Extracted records
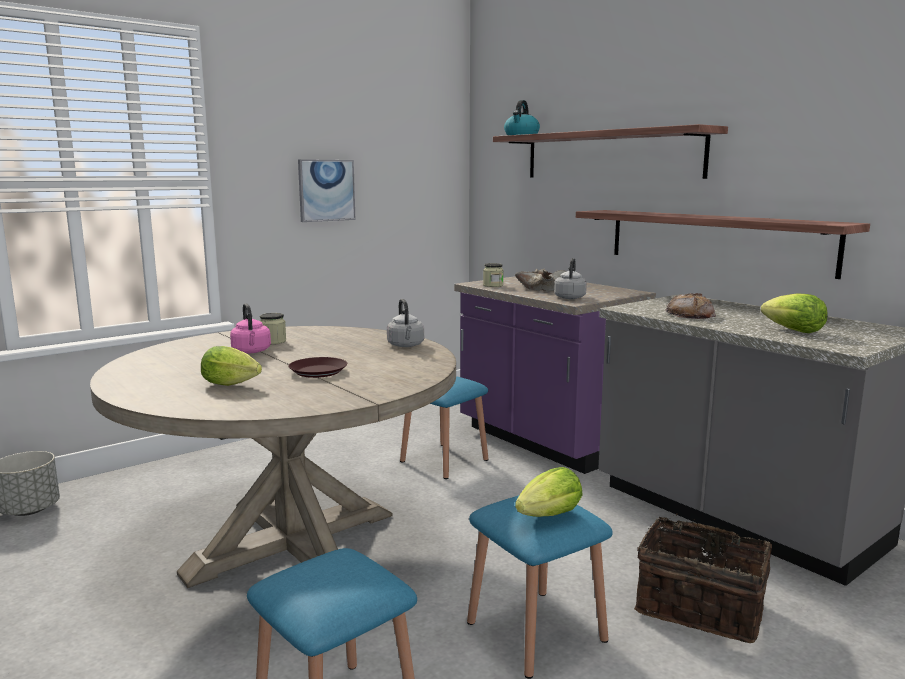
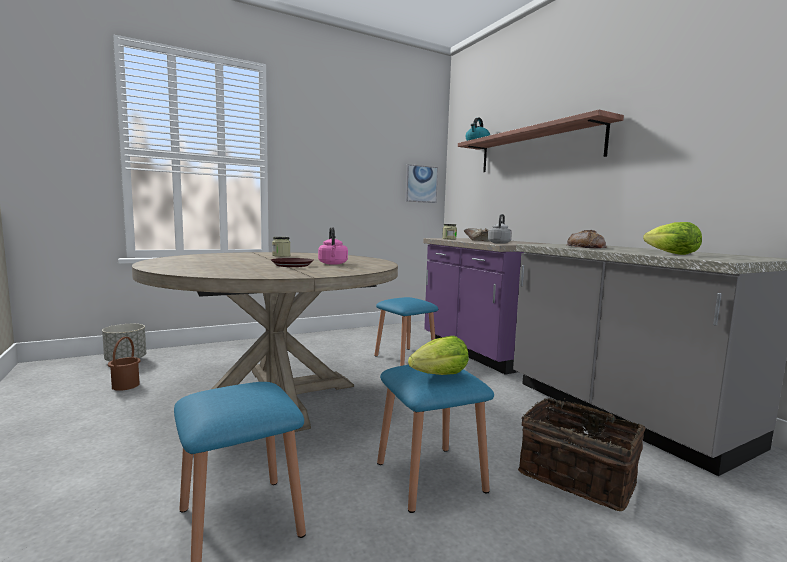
camera: 10 degrees right, 5 degrees down
lettuce [201,346,262,386] -> none
pink kettle [230,303,271,353] -> pink kettle moved to [318,227,348,265]
picture [298,159,355,222] -> picture moved to [405,164,438,203]
grey kettle [387,299,424,347] -> none
shelf [576,210,870,279] -> none
none -> brown bucket [108,337,140,391]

Problem to work on:
From the first line to the last, output the records exactly without pictures.

Your response:
camera: 10 degrees right, 5 degrees down
lettuce [201,346,262,386] -> none
pink kettle [230,303,271,353] -> pink kettle moved to [318,227,348,265]
picture [298,159,355,222] -> picture moved to [405,164,438,203]
grey kettle [387,299,424,347] -> none
shelf [576,210,870,279] -> none
none -> brown bucket [108,337,140,391]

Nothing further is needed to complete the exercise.